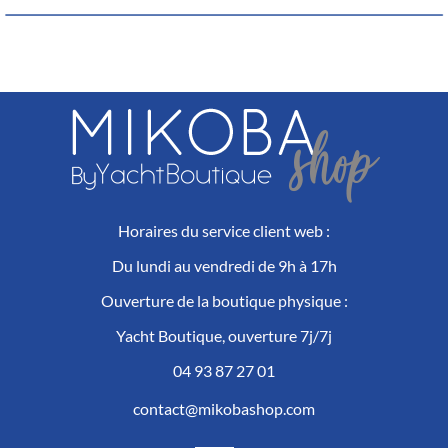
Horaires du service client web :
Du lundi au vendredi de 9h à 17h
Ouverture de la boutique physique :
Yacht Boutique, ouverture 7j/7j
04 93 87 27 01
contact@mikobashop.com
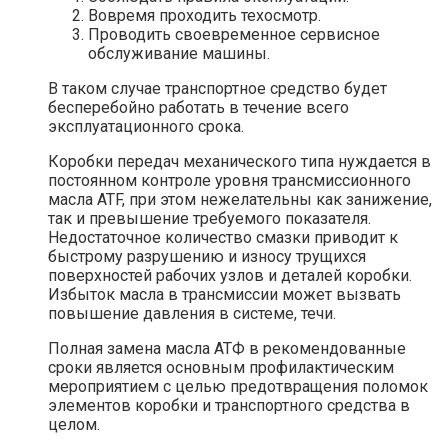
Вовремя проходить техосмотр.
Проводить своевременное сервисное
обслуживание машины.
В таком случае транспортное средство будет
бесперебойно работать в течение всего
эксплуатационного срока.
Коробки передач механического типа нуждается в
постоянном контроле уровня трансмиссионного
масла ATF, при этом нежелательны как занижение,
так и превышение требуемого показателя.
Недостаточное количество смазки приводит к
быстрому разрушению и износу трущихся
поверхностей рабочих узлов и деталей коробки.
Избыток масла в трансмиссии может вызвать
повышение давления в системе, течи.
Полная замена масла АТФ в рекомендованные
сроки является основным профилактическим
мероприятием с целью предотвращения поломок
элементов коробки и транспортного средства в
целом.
...
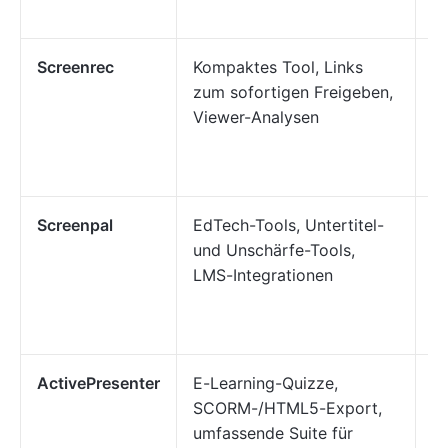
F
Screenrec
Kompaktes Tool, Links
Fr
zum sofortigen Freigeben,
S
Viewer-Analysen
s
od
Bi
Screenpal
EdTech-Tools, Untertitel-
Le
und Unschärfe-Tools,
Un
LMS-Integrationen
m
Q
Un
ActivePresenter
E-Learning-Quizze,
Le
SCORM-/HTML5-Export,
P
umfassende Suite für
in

TASK ITEM:
Within the entries above, the lines from the one containing "Horaires du service" through the one containing "В таком случае транспортное средство будет" are to be transcribed exactly, ends included, pictures excluded.

TASK RESPONSE:
Horaires du service client web :
Du lundi au vendredi de 9h à 17h
Ouverture de la boutique physique :
Yacht Boutique, ouverture 7j/7j
04 93 87 27 01
contact@mikobashop.com
Вовремя проходить техосмотр.
Проводить своевременное сервисное
обслуживание машины.
В таком случае транспортное средство будет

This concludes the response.